ROBBINSVILLE — High school football coaches in New Jersey now can be present when college coaches come into their buildings to recruit in the Spring.

The NJSIAA Executive Committee has approved a rule that would allow just that, a measure that brings the Garden State on a par with others around the nation.

Per NCAA rules, as part of the Spring recruiting period, college coaches are allowed a maximum of two visits to a potential recruit’s school, of one-hour each, between April 15th and May 31st.  That’s the Spring Evaluation Process.

But New Jersey high school coaches, by NJSIAA rule, were not allowed to be involved in that process.  Today’s approval eliminates that ban.

NJSIAA Assistant Director Jack DuBois says the move was made to give New Jersey coaches the same access during those visits as other coaches nationwide.

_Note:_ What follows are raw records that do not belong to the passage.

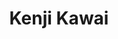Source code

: ---
title: "Kenji Kawai"
summary: "Kenji Kawai is a Japanese music composer and arranger. Known as one of the biggest names in the soundtrack world, he has worked on a wide range of mixed media productions, including anime, TV shows, films and video games. Among his credits are Toei's Kamen Rider Heisei Generations Forever, Tsui Hark's Seven Swords and Young Detective Dee: Rise of the Sea Dragon; Wilson Yip's Ip Man; Mamoru Oshii's films The Red Spectacles, StrayDog: Kerberos Panzer Cops, Ghost in the Shell, Mobile Police Patlabor and Avalon; the anime adaptations of Rumiko Takahashi's Ranma ½ and Maison Ikkoku; the live-action adaptation of Gantz and Hideo Nakata's films Ring, Ring 2, Chaos, Dark Water and Kaidan.
His nephew, Hidehiro Kawai, is a bassist in Fox Capture Plan, an instrumental band."
slug: "kenji-kawai"
image: "kenji-kawai.jpg"
apple_music_artist_url: "https://music.apple.com/gb/artist/kenji-kawai/76058734"
wikipedia_url: "https://en.wikipedia.org/wiki/Kenji_Kawai"
---
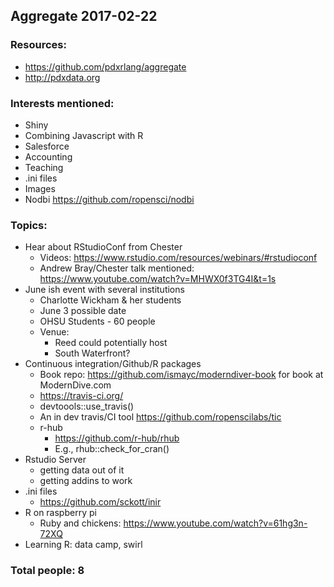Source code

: ## Aggregate 2017-02-22

### Resources:

* https://github.com/pdxrlang/aggregate
* http://pdxdata.org

### Interests mentioned:

* Shiny
* Combining Javascript with R
* Salesforce
* Accounting
* Teaching
* .ini files
* Images
* Nodbi https://github.com/ropensci/nodbi

### Topics:

* Hear about RStudioConf from Chester
    * Videos: https://www.rstudio.com/resources/webinars/#rstudioconf
    * Andrew Bray/Chester talk mentioned: https://www.youtube.com/watch?v=MHWX0f3TG4I&t=1s
* June ish event with several institutions
    * Charlotte Wickham & her students
    * June 3  possible date
    * OHSU Students - 60 people
    * Venue:
        * Reed could potentially host
        * South Waterfront?
* Continuous integration/Github/R packages
    * Book repo: https://github.com/ismayc/moderndiver-book for book at ModernDive.com
    * https://travis-ci.org/
    * devtoools::use_travis()
    * An in dev travis/CI tool https://github.com/ropenscilabs/tic
    * r-hub
        * https://github.com/r-hub/rhub
        * E.g., rhub::check_for_cran()
* Rstudio Server
    * getting data out of it
    * getting addins to work
* .ini files
    * https://github.com/sckott/inir
* R on raspberry pi
    * Ruby and chickens: https://www.youtube.com/watch?v=61hg3n-72XQ
* Learning R: data camp, swirl

### Total people: 8

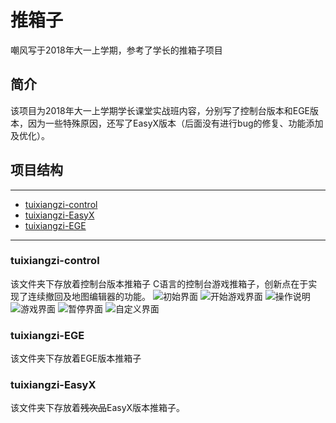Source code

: # 推箱子
嘲风写于2018年大一上学期，参考了学长的推箱子项目

## 简介

该项目为2018年大一上学期学长课堂实战班内容，分别写了控制台版本和EGE版本，因为一些特殊原因，还写了EasyX版本（后面没有进行bug的修复、功能添加及优化）。

## 项目结构
***
* [tuixiangzi-control]()
* [tuixiangzi-EasyX]()
* [tuixiangzi-EGE]()
***
### tuixiangzi-control

该文件夹下存放着控制台版本推箱子
C语言的控制台游戏推箱子，创新点在于实现了连续撤回及地图编辑器的功能。
![初始界面](https://github.com/Sirichaofeng/tuixiangzi/blob/master/image/control/init.png)
![开始游戏界面](https://github.com/Sirichaofeng/tuixiangzi/blob/master/image/control/sence1.png)
![操作说明](https://github.com/Sirichaofeng/tuixiangzi/blob/master/image/control/caozuoshuoming.png)
![游戏界面](https://github.com/Sirichaofeng/tuixiangzi/blob/master/image/control/game.png)
![暂停界面](https://github.com/Sirichaofeng/tuixiangzi/blob/master/image/control/pause.png)
![自定义界面](https://github.com/Sirichaofeng/tuixiangzi/blob/master/image/control/caozuoshuoming.png)

### tuixiangzi-EGE

该文件夹下存放着EGE版本推箱子

### tuixiangzi-EasyX

该文件夹下存放着~~残次品~~EasyX版本推箱子。
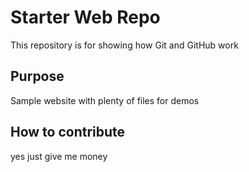 # Starter Web Repo

This repository is for showing how Git and GitHub work

## Purpose

Sample website with plenty of files for demos

## How to contribute

yes just give me money

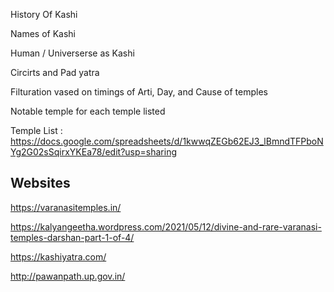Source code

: History Of  Kashi

Names of Kashi

Human / Universerse as Kashi

Circirts and  Pad  yatra

Filturation vased on timings of Arti, Day, and Cause of temples

Notable temple for each temple listed

Temple List : https://docs.google.com/spreadsheets/d/1kwwqZEGb62EJ3_lBmndTFPboNYg2G02sSqirxYKEa78/edit?usp=sharing



## Websites 

https://varanasitemples.in/

https://kalyangeetha.wordpress.com/2021/05/12/divine-and-rare-varanasi-temples-darshan-part-1-of-4/

https://kashiyatra.com/

http://pawanpath.up.gov.in/

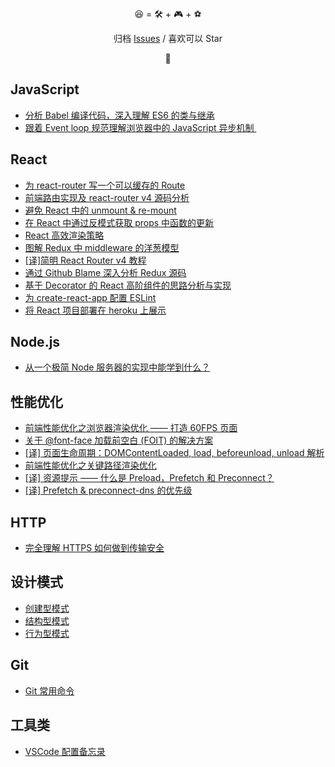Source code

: <p align="center">😆 = 🛠 + 🎮 + ⚽️</p>
<p align="center">归档 <a href="https://github.com/fi3ework/blog/issues">Issues</a> / 喜欢可以 Star</p>
<p align="center">🚧</p>

## JavaScript

- [分析 Babel 编译代码，深入理解 ES6 的类与继承](https://github.com/fi3ework/blog/issues/13)
- [跟着 Event loop 规范理解浏览器中的 JavaScript 异步机制 ](https://github.com/fi3ework/blog/issues/29)

## React

- [为 react-router 写一个可以缓存的 Route](https://github.com/fi3ework/blog/issues/23)
- [前端路由实现及 react-router v4 源码分析](https://github.com/fi3ework/blog/issues/21)
- [避免 React 中的 unmount & re-mount](https://github.com/fi3ework/blog/issues/19)
- [在 React 中通过反模式获取 props 中函数的更新](https://github.com/fi3ework/blog/issues/20)
- [React 高效渲染策略](https://github.com/fi3ework/blog/issues/15)
- [图解 Redux 中 middleware 的洋葱模型](https://github.com/fi3ework/blog/issues/14)
- [\[译\]简明 React Router v4 教程](https://github.com/fi3ework/blog/issues/10)
- [通过 Github Blame 深入分析 Redux 源码](https://github.com/fi3ework/blog/issues/7)
- [基于 Decorator 的 React 高阶组件的思路分析与实现](https://github.com/fi3ework/blog/issues/6)
- [为 create-react-app 配置 ESLint](https://github.com/fi3ework/blog/issues/5)
- [将 React 项目部署在 heroku 上展示](https://github.com/fi3ework/blog/issues/4)

## Node.js

- [从一个极简 Node 服务器的实现中能学到什么？](https://github.com/fi3ework/blog/issues/34)

## 性能优化

- [前端性能优化之浏览器渲染优化 —— 打造 60FPS 页面](https://github.com/fi3ework/blog/issues/9)
- [关于 @font-face 加载前空白 (FOIT) 的解决方案](https://github.com/fi3ework/blog/issues/8)
- [[译] 页面生命周期：DOMContentLoaded, load, beforeunload, unload 解析](https://github.com/fi3ework/blog/issues/3)
- [前端性能优化之关键路径渲染优化](https://github.com/fi3ework/blog/issues/16)
- [[译] 资源提示 —— 什么是 Preload，Prefetch 和 Preconnect？](https://github.com/fi3ework/blog/issues/32)
- [[译] Prefetch & preconnect-dns 的优先级](https://github.com/fi3ework/blog/issues/33)

## HTTP

- [完全理解 HTTPS 如何做到传输安全](https://github.com/fi3ework/blog/issues/17)

## 设计模式

- [创建型模式](https://github.com/fi3ework/blog/issues/24)
- [结构型模式](https://github.com/fi3ework/blog/issues/26)
- [行为型模式](https://github.com/fi3ework/blog/issues/27)

## Git

- [Git 常用命令](https://github.com/fi3ework/blog/issues/2)

## 工具类

- [VSCode 配置备忘录](https://github.com/fi3ework/blog/issues/18)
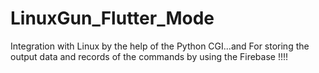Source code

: # LinuxGun_Flutter_Mode
Integration with Linux by the help of the Python CGI...and For storing the output data and records of the commands by using the Firebase !!!!
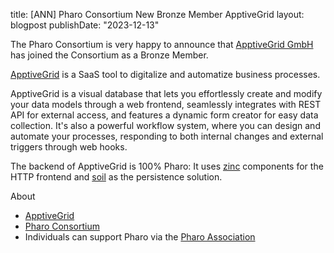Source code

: title: [ANN] Pharo Consortium New Bronze Member ApptiveGrid
layout: blogpost
publishDate: "2023-12-13"

The Pharo Consortium is very happy to announce that [ApptiveGrid GmbH](https://www.apptivegrid.de) has joined the Consortium as a Bronze Member.


[ApptiveGrid](https://www.apptivegrid.de) is a SaaS tool to digitalize and automatize business processes.

ApptiveGrid is a visual database that lets you effortlessly create and modify your data models through a web frontend, seamlessly integrates with REST API for external access, and features a dynamic form creator for easy data collection. It's also a powerful workflow system, where you can design and automate your processes, responding to both internal changes and external triggers through web hooks.

The backend of ApptiveGrid is 100% Pharo: It uses [zinc](https://github.com/svenvc/zinc) components for the HTTP frontend and [soil](https://github.com/ApptiveGrid/Soil) as the persistence solution.  

About

- [ApptiveGrid](https://www.apptivegrid.de)
- [Pharo Consortium](http://consortium.pharo.org)
- Individuals can support Pharo via the [Pharo Association](https://association.pharo.org)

North Brunswick coach Mike Cipot had two players with major Power 5 offers on his team this past season in Myles Bailey (who’s headed to Central Michigan) and Leon Lowery (who signed with Syracuse), so he dealt with such visits on as high profile a scale as possible the past couple of years.  He says college coaches, student-athletes and their high school coaches should have as open a relationship as possible.

“I would think, second to your siblings and your family, your high school coach is just as important,” Cipot says.  “Sometimes during the season I see these kids more than my own kids.”

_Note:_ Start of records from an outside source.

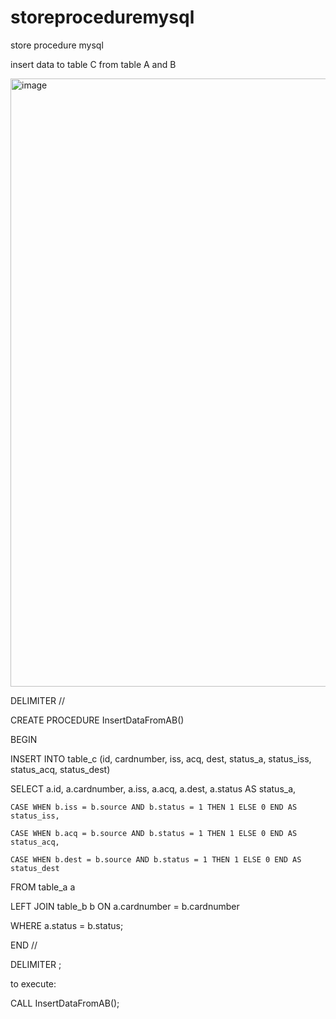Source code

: # storeproceduremysql
store procedure mysql

insert data to table C from table A and B 

<img width="973" alt="image" src="https://github.com/dimashartono/storeproceduremysql/assets/45741186/a26e1027-c16d-4719-833f-083378fc02b7">


DELIMITER //

CREATE PROCEDURE InsertDataFromAB()

BEGIN

  INSERT INTO table_c (id, cardnumber, iss, acq, dest, status_a, status_iss, status_acq, status_dest)
  
  SELECT a.id, a.cardnumber, a.iss, a.acq, a.dest, a.status AS status_a, 
  
    CASE WHEN b.iss = b.source AND b.status = 1 THEN 1 ELSE 0 END AS status_iss,
    
    CASE WHEN b.acq = b.source AND b.status = 1 THEN 1 ELSE 0 END AS status_acq,
    
    CASE WHEN b.dest = b.source AND b.status = 1 THEN 1 ELSE 0 END AS status_dest
    
    
  FROM table_a a
  
  LEFT JOIN table_b b ON a.cardnumber = b.cardnumber 
  
  WHERE a.status = b.status;
  
END //

DELIMITER ;

to execute: 

CALL InsertDataFromAB();
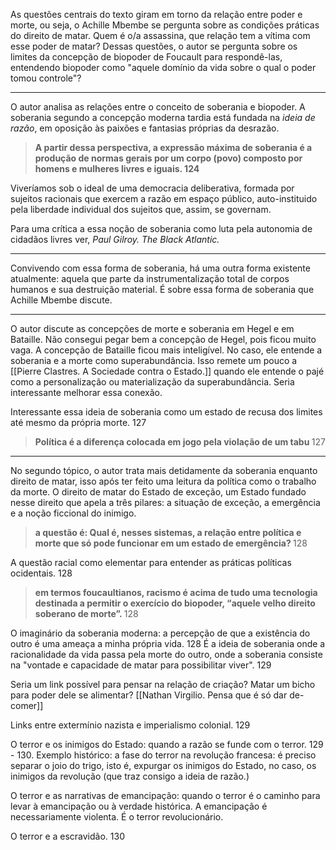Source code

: 
As questões centrais do texto giram em torno da relação entre poder e morte, ou seja, o Achille Mbembe se pergunta sobre as condições práticas do direito de matar. Quem é o/a assassina, que relação tem a vítima com esse poder de matar? 
Dessas questões, o autor se pergunta sobre os limites da concepção de biopoder de Foucault para respondê-las,  entendendo biopoder como "aquele domínio da vida sobre o qual o poder tomou controle"?
***
O autor analisa as relações entre o conceito de soberania e biopoder. A soberania segundo a concepção moderna tardia está fundada na <i>ideia de razão</i>, em oposição às paixões e fantasias próprias da desrazão. 

><b> A partir dessa perspectiva, a expressão máxima de soberania é a produção de normas gerais por um corpo (povo) composto por homens e mulheres livres e iguais. 124 </b>

Viveríamos sob o ideal de uma democracia deliberativa, formada por sujeitos racionais que exercem a razão em espaço público, auto-instituido pela liberdade individual dos sujeitos que, assim, se governam. 

Para uma crítica a essa noção de soberania como luta pela autonomia de cidadãos livres ver, <i>Paul Gilroy. The Black Atlantic. </i> 
***
Convivendo com essa forma de soberania, há uma outra forma existente atualmente: aquela que parte da instrumentalização total de corpos humanos e sua destruição material. É sobre essa forma de soberania que Achille Mbembe discute. 
***
O autor discute as concepções de morte e soberania em Hegel e em Bataille. Não consegui pegar bem a concepção de Hegel, pois ficou muito vaga. A concepção de Bataille ficou mais inteligível. No caso, ele entende a soberania e a morte como superabundância. Isso remete um pouco a [[Pierre Clastres. A Sociedade contra o Estado.]] quando ele entende o pajé como a personalização ou materialização da superabundância. Seria interessante melhorar essa conexão. 

Interessante essa ideia de soberania como um estado de recusa dos limites até mesmo da própria morte. 127

> <b> Política é a diferença colocada em jogo pela violação de um tabu </b> 127

***
No segundo tópico, o autor trata mais detidamente da soberania enquanto direito de matar, isso após ter feito uma leitura da política como o trabalho da morte. O direito de matar do Estado de exceção, um Estado fundado nesse direito que apela a três pilares: a situação de exceção, a emergência e a noção ficcional do inimigo. 

> <b> a questão é: Qual é, nesses sistemas, a relação entre política e morte que só pode funcionar em um estado de emergência? </b>128

A questão racial como elementar para entender as práticas políticas ocidentais. 128

> <b> em termos foucaultianos, racismo é acima de tudo uma tecnologia destinada a permitir o exercício do biopoder, “aquele velho direito soberano de morte”. </b>128

O imaginário da soberania moderna: a percepção de que a existência do outro é uma ameaça a minha própria vida. 128 É a ideia de soberania onde a racionalidade da vida passa pela morte do outro, onde a soberania consiste na "vontade e capacidade de matar para possibilitar viver". 129

Seria um link possível para pensar na relação de criação? Matar um bicho para poder dele se alimentar? [[Nathan Virgilio. Pensa que é só dar de-comer]]

Links entre extermínio nazista e imperialismo colonial. 129

O terror e os inimigos do Estado: quando a razão se funde com o terror. 129 - 130. Exemplo histórico: a fase do terror na revolução francesa: é preciso separar o joio do trigo, isto é, expurgar os inimigos do Estado, no caso, os inimigos da revolução (que traz consigo a ideia de razão.)

O terror e as narrativas de emancipação: quando o terror é o caminho para levar à emancipação ou à verdade histórica. A emancipação é necessariamente violenta. É o terror revolucionário. 

O terror e a escravidão. 130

Immaculata Athletic Director Tom Gambino is of the same mindset.

“The coaches should be involved,” he says.  “You know they have the best interest of their student-athletes.  Especially in some schools where they don’t have the parental involvement like they do at Immaculata.  The coaches are their parents.  They’re making parental decisions for these kids.”

Cipot says being in the same room with one of his players and their recruiter can help those who maybe are on the reserved side.  “Sometimes a kid might not be the most outspoken person, but you can help guide them,” says Cipot.  “16-, 17-year-old kids, sometimes they don’t even know how to talk to an adult yet.”

“I think it’s long overdue,” says Carteret head coach Matt Yascko.   “Our job is to promote our athletes as best we can.  And then we’re behind all the other states because we don’t have Spring ball.”

Yascko says it’s also good in terms of getting the process out in the open.  “Wouldn’t you rather have organized, supervised workouts going on as opposed to all the shady stuff that’s going on now?” he asked.